→ Instruction 1: Pull out each line of the listing below that contains the string "left".

→ Extract to read:
2007-07-11 Thread Prof Brian Ripley
You are asked for a C99 compiler and configure normally finds one: mixing 
declarations and code is valid C99.

Unless something has been done with environment variables (e.g. in 
config.site) this gcc is very old.  configure should come up with 
'gcc -std=gnu99'.  Re-ordering the code will help (but it may need to go 
below the next #ifdef block too), but a gcc update would be a very good 
idea as gcc on Sparc has been buggy up to about 3.4.x.

Note too that --without-iconv is undesirable and should not be necessary 
as libiconv can be installed as a preload on Solaris (8 and 10, so 
presumably also 9).


On Thu, 12 Jul 2007, Peter Dalgaard wrote:

 Dan Powers wrote:
 I hope this is enough information to determine the problem. Thanks in
 advance for any help.

 Configure goes ok (I think)

 ./configure --prefix=$HOME --without-iconv


 R is now configured for sparc-sun-solaris2.9

   Source directory:  .
   Installation directory:/home/dpowers

   C compiler:gcc  -g -O2
   Fortran 77 compiler:   f95  -g

   C++ compiler:  g++  -g -O2
   Fortran 90/95 compiler:f95 -g
   Obj-C compiler: -g -O2

   Interfaces supported:  X11
   External libraries:readline
   Additional capabilities:   NLS
   Options enabled:   shared BLAS, R profiling, Java

   Recommended packages:  yes

 Make ends after the gcc..

 make
 .
 .
 .

 gcc -I. -I../../src/include -I../../src/include -I/usr/openwin/include
 -I/usr/local/include -DHAVE_CONFIG_H   -g -O2 -c system.c -o system.o
 system.c: In function `Rf_initialize_R':
 system.c:144: parse error before `char'
 system.c:216: `localedir' undeclared (first use in this function)

→ Excerpted records:
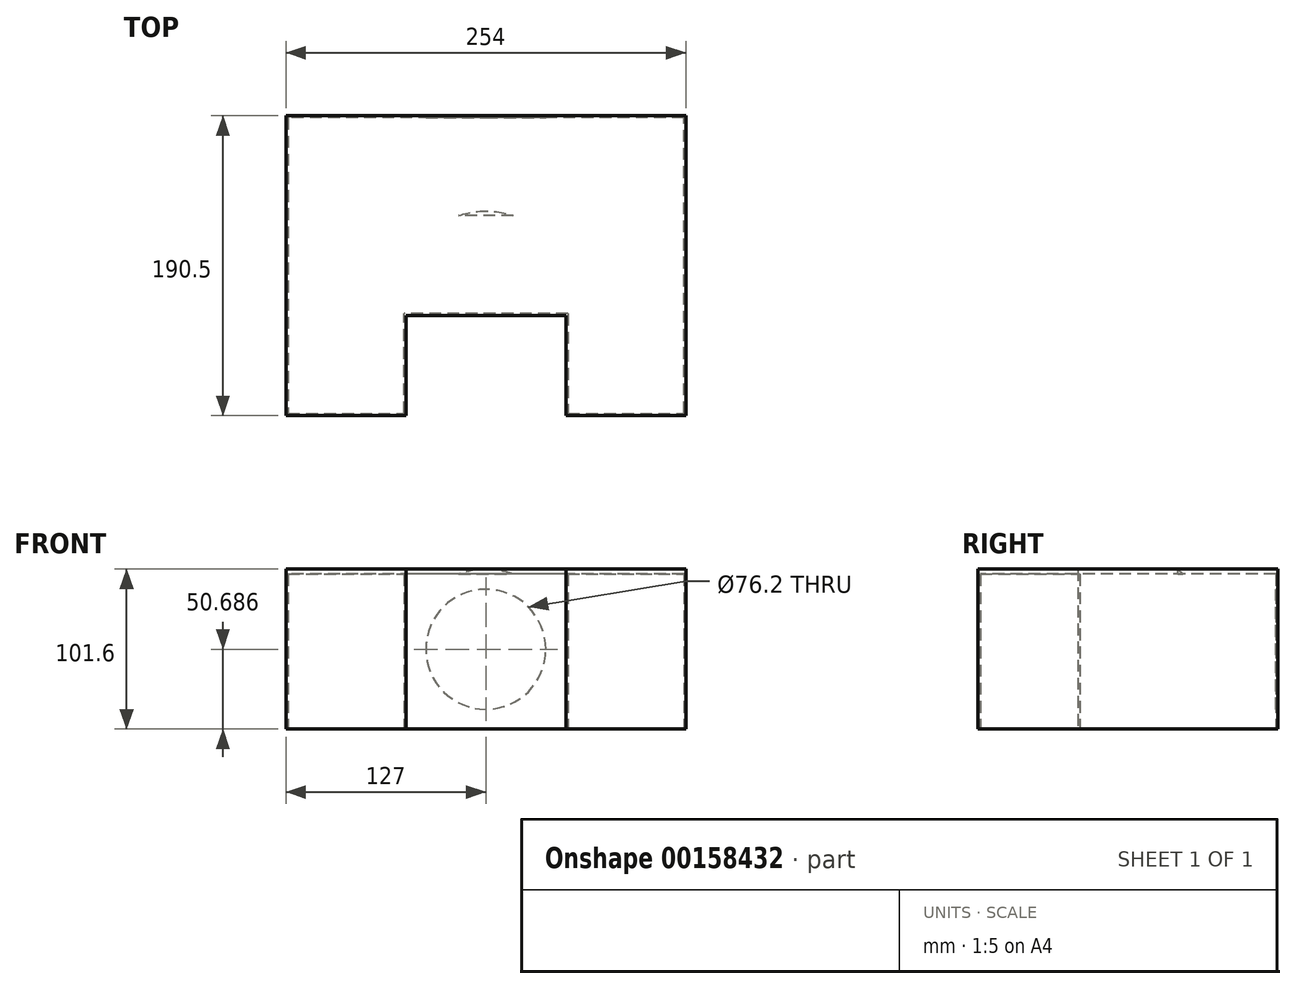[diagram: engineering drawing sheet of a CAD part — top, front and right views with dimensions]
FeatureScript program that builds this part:
annotation { "Feature Type Name" : "Feature", "Feature Type Description" : "" }
export const myFeature = defineFeature(function(context is Context, id is Id, definition is map)
    precondition{}
    {
        {
            var Q0;
            Q0=qCreatedBy(makeId("Top.planeOp"),FACE);
            var sketch = newSketch(context, id + "F0", { "sketchPlane" : qUnion([Q0])});
            skLineSegment(sketch, "E0.bottom", {"start": v(127, -63.5) * mm, "end": v(-127, -63.5) * mm});
            skLineSegment(sketch, "E0.top", {"start": v(127, 63.5) * mm, "end": v(-127, 63.5) * mm});
            skLineSegment(sketch, "E0.left", {"start": v(127, -63.5) * mm, "end": v(127, 63.5) * mm});
            skLineSegment(sketch, "E0.right", {"start": v(-127, -63.5) * mm, "end": v(-127, 63.5) * mm});
            skPoint(sketch, "E0.middle", {"position": v(0, 0) * mm});
            skLineSegment(sketch, "E1", {"start": v(-127, -63.5) * mm, "end": v(-50.8, -63.5) * mm});
            skLineSegment(sketch, "E2", {"start": v(127, -63.5) * mm, "end": v(50.8, -63.5) * mm});
            skLineSegment(sketch, "E3", {"start": v(-127, -63.5) * mm, "end": v(-127, -127) * mm});
            skLineSegment(sketch, "E4", {"start": v(127, -63.5) * mm, "end": v(127, -127) * mm});
            skLineSegment(sketch, "E5", {"start": v(-127, -127) * mm, "end": v(-50.8, -127) * mm});
            skLineSegment(sketch, "E6", {"start": v(127, -127) * mm, "end": v(50.8, -127) * mm});
            skLineSegment(sketch, "E7", {"start": v(-50.8, -63.5) * mm, "end": v(-50.8, -127) * mm});
            skLineSegment(sketch, "E8", {"start": v(50.8, -63.5) * mm, "end": v(50.8, -127) * mm});
            skSolve(sketch);
        }
        {
            var Q0;
            Q0 = qSketchRegion(id + "F0", true);
            extrude(context, id + "F1", {"entities" : qUnion([Q0]), "depth" : 101.6 * mm});
        }
        {
            var Q0;
            Q0=qCreatedBy(makeId("Top.planeOp"),FACE);
            var sketch = newSketch(context, id + "F2", { "sketchPlane" : qUnion([Q0])});
            skLineSegment(sketch, "E9.bottom", {"start": v(125.73, -62.23) * mm, "end": v(-125.73, -62.23) * mm});
            skLineSegment(sketch, "E9.top", {"start": v(125.73, 62.23) * mm, "end": v(-125.73, 62.23) * mm});
            skLineSegment(sketch, "E9.left", {"start": v(125.73, -62.23) * mm, "end": v(125.73, 62.23) * mm});
            skLineSegment(sketch, "E9.right", {"start": v(-125.73, -62.23) * mm, "end": v(-125.73, 62.23) * mm});
            skPoint(sketch, "E9.middle", {"position": v(0, 0) * mm});
            skLineSegment(sketch, "E10", {"start": v(-125.73, -62.23) * mm, "end": v(-125.73, -125.48) * mm});
            skLineSegment(sketch, "E11", {"start": v(-125.73, -125.48) * mm, "end": v(-52.07, -125.48) * mm});
            skLineSegment(sketch, "E12", {"start": v(-52.07, -125.48) * mm, "end": v(-52.07, -62.23) * mm});
            skLineSegment(sketch, "E13", {"start": v(-52.07, -62.23) * mm, "end": v(52.07, -62.23) * mm});
            skLineSegment(sketch, "E14", {"start": v(52.07, -62.23) * mm, "end": v(52.07, -125.48) * mm});
            skLineSegment(sketch, "E15", {"start": v(52.07, -125.48) * mm, "end": v(125.73, -125.48) * mm});
            skLineSegment(sketch, "E16", {"start": v(125.73, -125.48) * mm, "end": v(125.73, -62.23) * mm});
            skSolve(sketch);
        }
        {
            var Q0;
            Q0 = qSketchRegion(id + "F2", true);
            extrude(context, id + "F3", {"entities" : qUnion([Q0]), "operationType" : NewBodyOperationType.REMOVE, "depth" : 98.42 * mm});
        }
        {
            var Q0;
            Q0=qCreatedBy(makeId("Front.planeOp"),FACE);
            var sketch = newSketch(context, id + "F4", { "sketchPlane" : qUnion([Q0])});
            skCircle(sketch, "E17", {"center": v(0, 50.69) * mm, "radius": 50.33 * mm});
            skSolve(sketch);
        }
        {
            var Q0;
            Q0=sQuery(id+"F4.wireOp",VERTEX,"E17.center");
            var Q1;
            Q1=makeQuery(id+"F1.opExtrude","SWEPT_BODY",BODY,{"disambiguationData":[OSD([sQuery(id+"F0.wireOp",EDGE,"E0.bottom"),sQuery(id+"F0.wireOp",EDGE,"E0.top"),sQuery(id+"F0.wireOp",EDGE,"E0.left"),sQuery(id+"F0.wireOp",EDGE,"E0.right"),sQuery(id+"F0.wireOp",EDGE,"E3"),sQuery(id+"F0.wireOp",EDGE,"E4"),sQuery(id+"F0.wireOp",EDGE,"E5"),sQuery(id+"F0.wireOp",EDGE,"E6"),sQuery(id+"F0.wireOp",EDGE,"E7"),sQuery(id+"F0.wireOp",EDGE,"E8")])]});
            hole(context, id + "F5", {"style" : HoleStyle.C_SINK, "endStyle" : HoleEndStyle.THROUGH, "holeDiameter" : 76.2 * mm, "cSinkDiameter" : 101.6 * mm, "cSinkAngle" : 90 * degree, "startFromSketch" : true, "locations" : qUnion([Q0]), "scope" : qUnion([Q1]), "isTappedThrough" : true});
        }
    });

→ Instruction 2: Carry on the mailing-list message about building R on Solaris, starting right after its last line.

→ Exercise output 1:
            skLineSegment(sketch, "E0.left", {"start": v(127, -63.5) * mm, "end": v(127, 63.5) * mm});
            skLineSegment(sketch, "E9.left", {"start": v(125.73, -62.23) * mm, "end": v(125.73, 62.23) * mm});
            Q1=makeQuery(id+"F1.opExtrude","SWEPT_BODY",BODY,{"disambiguationData":[OSD([sQuery(id+"F0.wireOp",EDGE,"E0.bottom"),sQuery(id+"F0.wireOp",EDGE,"E0.top"),sQuery(id+"F0.wireOp",EDGE,"E0.left"),sQuery(id+"F0.wireOp",EDGE,"E0.right"),sQuery(id+"F0.wireOp",EDGE,"E3"),sQuery(id+"F0.wireOp",EDGE,"E4"),sQuery(id+"F0.wireOp",EDGE,"E5"),sQuery(id+"F0.wireOp",EDGE,"E6"),sQuery(id+"F0.wireOp",EDGE,"E7"),sQuery(id+"F0.wireOp",EDGE,"E8")])]});

→ Exercise output 2:
 system.c:216: (Each undeclared identifier is reported only once
 system.c:216: for each function it appears in.)
 *** Error code 1
 make: Fatal error: Command failed for target `system.o'
 Current working directory /home/dpowers/R-2.5.1/src/unix
 *** Error code 1
 make: Fatal error: Command failed for target `R'
 Current working directory /home/dpowers/R-2.5.1/src/unix
 *** Error code 1
 make: Fatal error: Command failed for target `R'
 Current working directory /home/dpowers/R-2.5.1/src
 *** Error code 1
 make: Fatal error: Command failed for target `R'


 I have tried setting localedir directly in configure options, but get the
 same error.

 Any ideas?


 Hmm, which version of gcc is this? The problem seems to be around line
 144 which reads

 140 Rstart Rp = rstart;
 141 cmdlines[0] = '\0';
 142
 143 #ifdef ENABLE_NLS
 144 char localedir[PATH_MAX+20];
 145 #endif
 146
 147 #if defined(HAVE_SYS_RESOURCE_H)  defined(HAVE_GETRLIMIT)
 148 {
 149 struct rlimit rlim;


 I seem to remember that it used to be non-kosher to mix declarations
 and ordinary code like that, but the current compiler doesn't seem to
 care (I do have #define ENABLE_NLS 1 in Rconfig.h, as I assume you do
 too). Could you perhaps try moving line 141 down below #endif?



 Thanks,
 Dan
 =-=-=-=-=-=-=-=-=-=-=-=-=-=-=-=-=-=-=-=-=-=
 Daniel A. Powers, Ph.D.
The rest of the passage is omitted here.